Kelowna spycams illegal?

The provincial information and privacy commissioner is looking into Kelowna's use of closed circuit surveillance.

In a memo released Wednesday, Drew McArthur, the province's acting information and privacy commissioner says local governments are planning to implement video surveillance in public spaces, on a scale unprecedented in B.C.

One of the cities he singled out was Kelowna, which has plans to hire people to monitor surveillance cameras in real time.

McArthur says proposals being put forward "assume video surveillance prevents crime and justifies the persistent invasion of law-abiding people who are just going about their day-to-day business."

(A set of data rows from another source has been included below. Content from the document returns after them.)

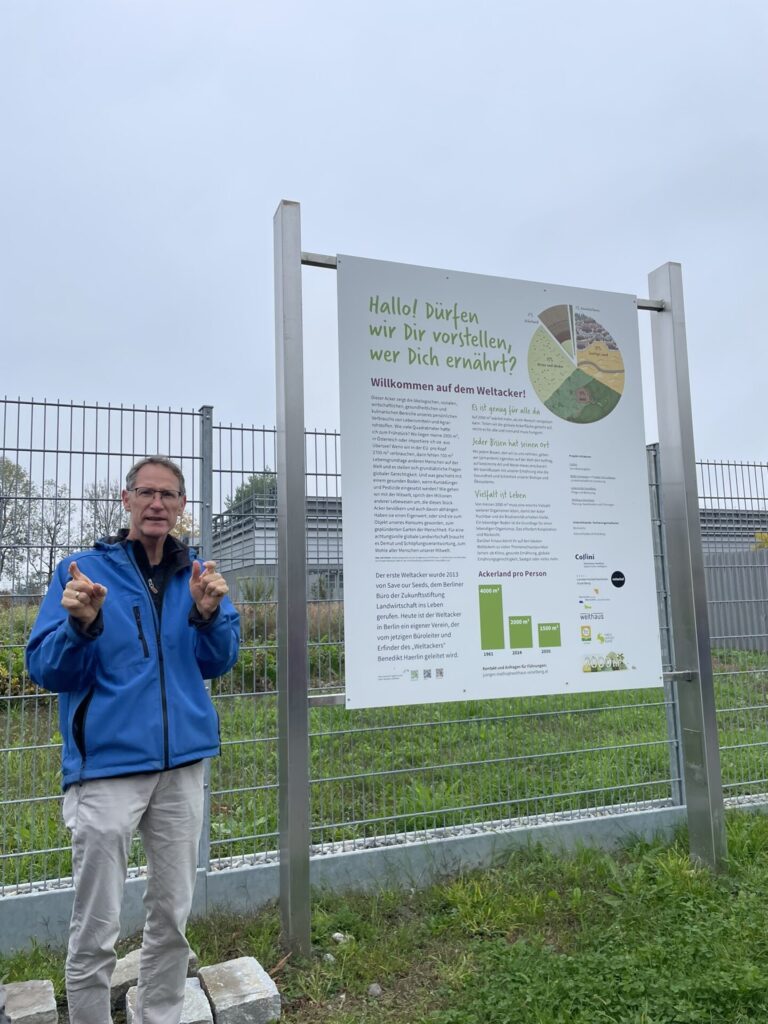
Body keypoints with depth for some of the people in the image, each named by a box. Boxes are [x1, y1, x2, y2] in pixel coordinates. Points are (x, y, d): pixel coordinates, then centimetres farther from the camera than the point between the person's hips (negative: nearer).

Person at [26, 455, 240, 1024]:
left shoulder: (197, 574, 5)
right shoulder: (82, 569, -4)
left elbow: (218, 663, 0)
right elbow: (45, 669, -6)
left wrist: (209, 613, -18)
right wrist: (81, 624, -25)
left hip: (182, 763, 4)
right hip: (107, 766, -3)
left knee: (173, 917, 16)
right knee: (97, 930, 4)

While surveillance is tempting as a way to address public safety, he says there is little evidence it works.

"While the benefits of video surveillance are hypothetical, the harm it presents to privacy of British Columbians is real, and will only be amplified by increasingly sophisticated facial recognition technology and big data analyses identifying and following us from camera to camera," said McArthur.

He adds the privacy office is working with municipalities to determine if their proposals are legal. "Which remains to be seen."

During a pilot project in the summer, building services manager Martin Johansen said live monitoring had a "significant impact" on the city's three parkades.

During budget deliberations in December, council approved $30,000 for the monitoring of about 300 city cameras.

City risk manager Lance Kayfish was not aware of the memorandum until notified by Castanet.

"It has come as a surprise to us," said Kayfish.